PROMPT =
In your copy, include every line of the listing below exactly but none of the pictures.
--
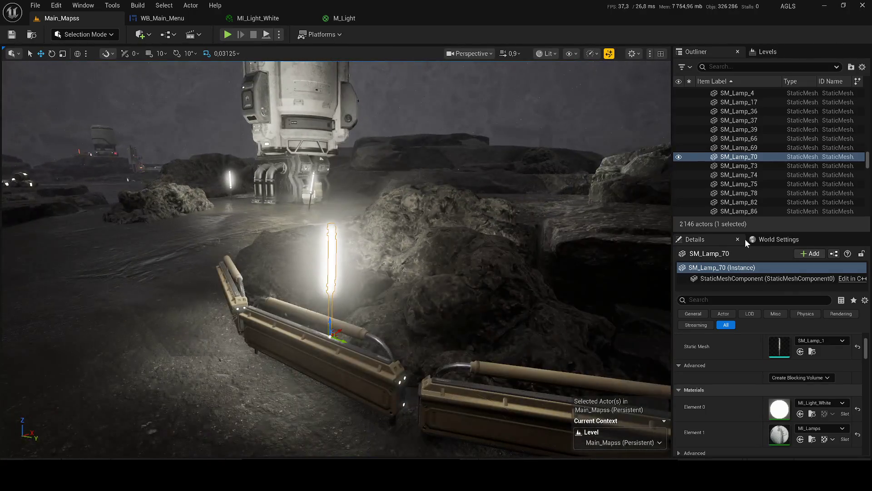
click(455, 234)
key(f)
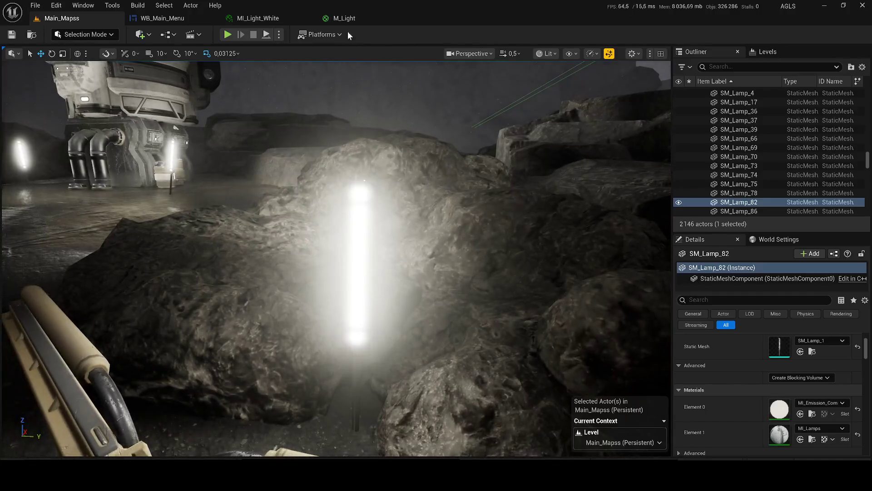
- Set M_Light's Light_Intensity to 0,3, apply and save the material
click(346, 20)
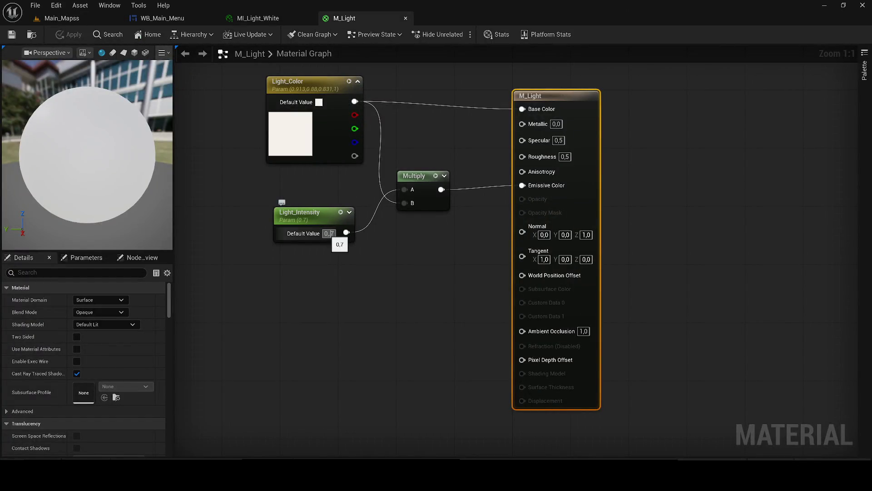
text(3)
--
ANSWER BOX =
click(455, 234)
key(f)
- Set M_Light's Light_Intensity to 0,3, apply and save the material
click(346, 20)
text(3)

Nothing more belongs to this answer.